Dream date.
I don’t like Nazis as much as the next guy, but given a choice between beating up Nazis and getting laid, I think I’d prefer to get laid. Ya know, the whole “Make love not war” philosophy.
There’s a scene in game of thrones where the guy goes ‘nothing like a good fuck after a good fight’
So like 3,5 min for fighting and 3,5 for fucking? I’m almost 40, I can’t get it up in 3,5 minutes.
“Boosting cars or having sex, boosting cars or having sex… What about having sex while boosting cars?”
That movie was the first DVD I ever bought and it is still one of movies I enjoy watching for a relaxed afternoon.
The director’s cut takes it up a notch.
Nazi or not there’s no shot I’d be able to kill people with a crowbar unless they are also actively trying to kill me
Irrelevant.
You and your date enter said room with a crowbar apiece (I’m bringing a modded spade), and the roomful of fascists gathered there, what, just stand and meekly stare at you both? Get on the ball. Don’t let go of the crowbar, but cut everything else loose, citizen. Clock’s tickin’ and that fuckin’ you’re here for ain’t starting until the room’s freshly painted.

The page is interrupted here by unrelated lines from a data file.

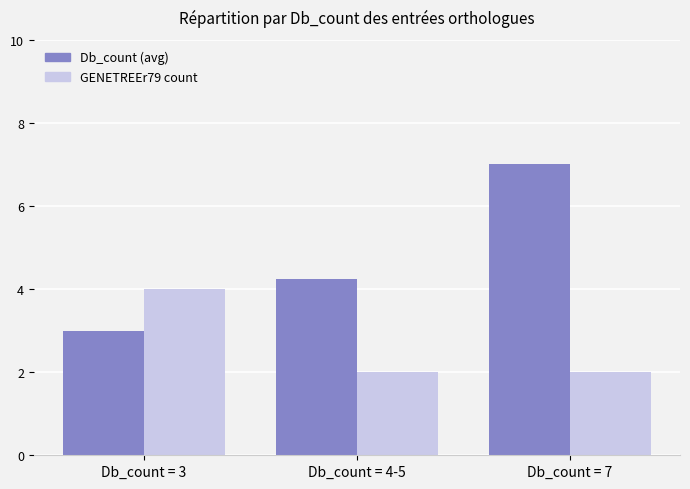

What position from the left is Db_count = 3?

1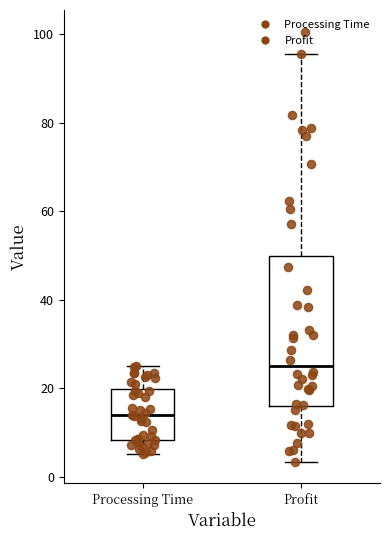

Which box has the lowest median line?

Processing Time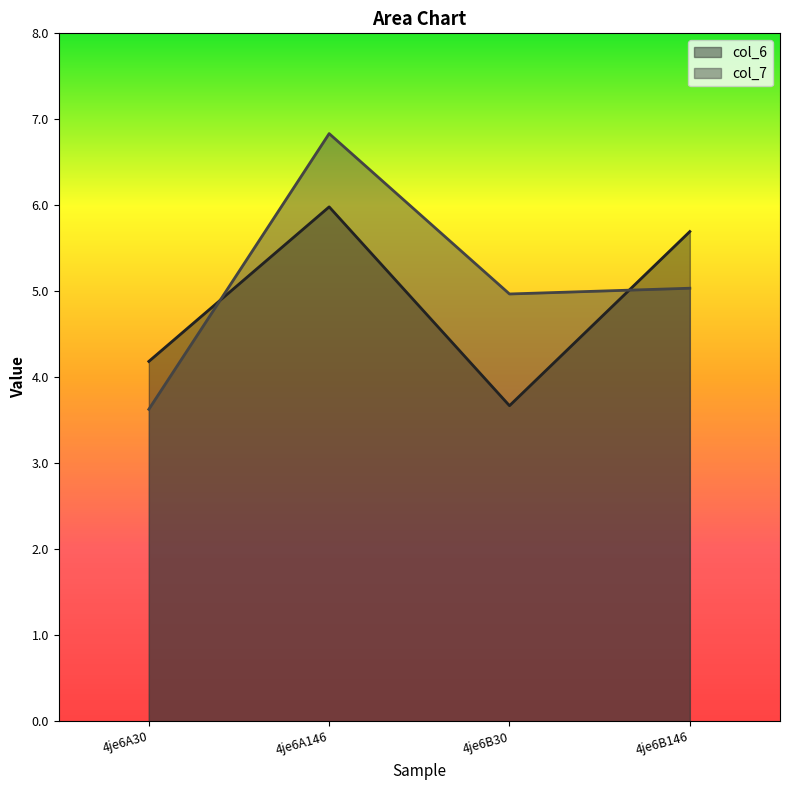

What is the average value of the col_7 series?

5.1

I’m not really for beating people up in general, unless it’s necessary.
If possible, try and change their minds (it has been known to happen).
Violently resist their attempts at capturing any sort of influence though, which is the point the US is at it seems.
Nazi salute, straight to jail (which is what recently happened in a Victoria, Australia. A funny comparison to the US)
https://www.abc.net.au/news/2024-10-09/jacob-hersant-nazi-salute-sentence/104448256
Just picture the scene in Zombieland where they destroy the store for fun. But all the shelves are neonazi fuckheads. 😃
Does the soundproofness allow you to do stealth kills? Cuz otherwise, crowbar or not, you’re probably gonna get overtaken by a room full of opponents, unless this is also happening in some sort of kung fu movie.
Dont forget to leave your phone at home.